Details
-
Bug
-
Resolution: Fixed
-
Critical
-
5.5.1
-
Security Level: Public
-
None
-
Untriaged
-
Unknown
Description
It seems that XDCR from 4.5.1 (have not tested other versions yet) to Couchbase Server 5.5.x causes corruption on deleted documents leading to inability to rebalance and potential data loss (if replication streams have to reconnect and there is a failover).
Steps To Reproduce
- Setup a single-node 4.5.1 cluster and a single-node 5.5.1 cluster
- Create a bucket on each cluster
- Setup XDCR between 4.5.1 and 5.5.1 on this bucket
- Create a document
- Delete that document
After step 5, review the document on the source and target cluster:
Source (4.5.1)
Doc seq: 4
|
id: test1
|
rev: 4
|
content_meta: 3
|
size (on disk): 0
|
cas: 1535966803550732288, expiry: 1535966802, flags: 0, datatype: 0, conflict_resolution_mode: 0
|
doc deleted
|
could not read document body: document not found
|
Target (5.5.1)
Doc seq: 4
|
id: test1
|
rev: 4
|
content_meta: 131
|
size (on disk): 15
|
cas: 1535966803550732288, expiry: 1535966803, flags: 0, datatype: 0x00 (raw)
|
doc deleted
|
size: 5
|
data: (snappy)
|
Attached a pcap showing the DelWithMeta requests being sent by XDCR.

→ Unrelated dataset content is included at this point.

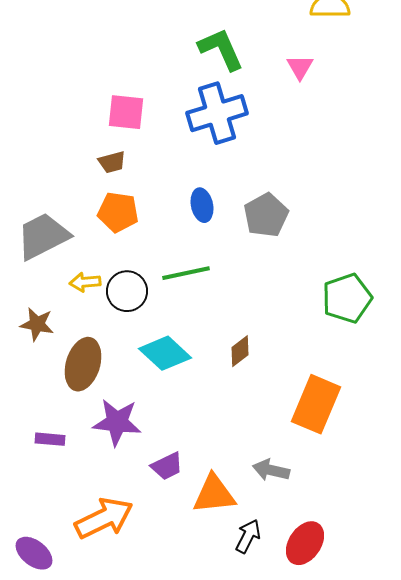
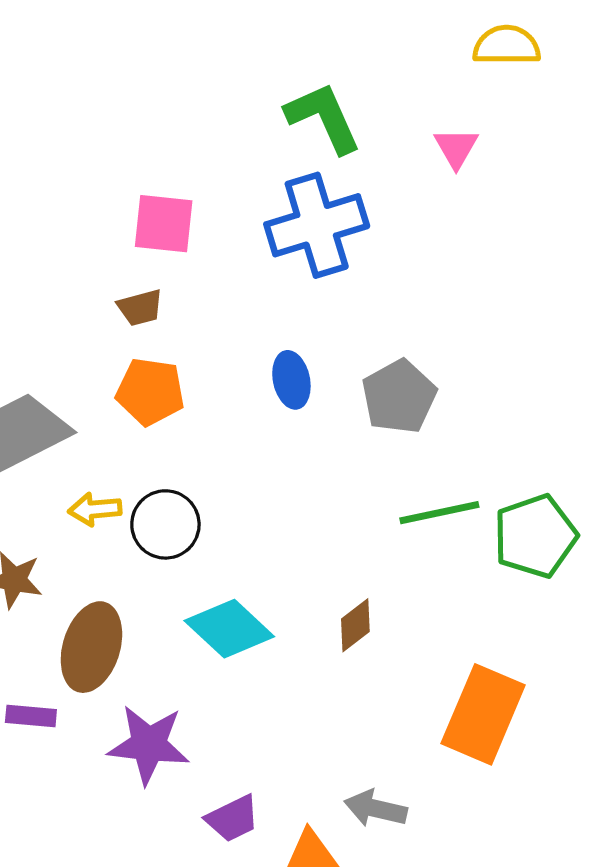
green line: (186, 273) -> (439, 513), moved
purple rectangle: (50, 439) -> (31, 716), moved
gray arrow: (271, 470) -> (376, 808), moved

Seems this has something to do with the format of the packet being sent by 4.5.1 not being respected properly by 5.x.
In theory this issue has no impact (as the docs are deleted), but actually completely breaks rebalance in Couchbase Server 5.5.x onwards.
This is because the value on disk is now snappy compressed (instead of being empty), so the datatype when reading the document off of disk is set to SNAPPY (0x2).
This then means that all subsequent rebalances and internal replications (which backfill) fail for that document with the following error:
2018-08-31T15:29:54.141273Z WARNING 185: Invalid format specified for DCP_DELETION - 4 - closing connection packet:mcbp::header: magic:0x80, opcode:0x58, keylen:23, extlen:21, datatype:0x2, specific:806, bodylen:51, opaque:0x21, rawextras:0000007c7e00000060f15b895e190
|
The error above occurs because SNAPPY datatype is not a valid datatype for a DCP_DELETION (as this situation should never happen).
This means once you're in this situation with corrupted documents you are unable to rebalance and also risk data loss (if your replication streams don't stay completely in-memory) upon failover.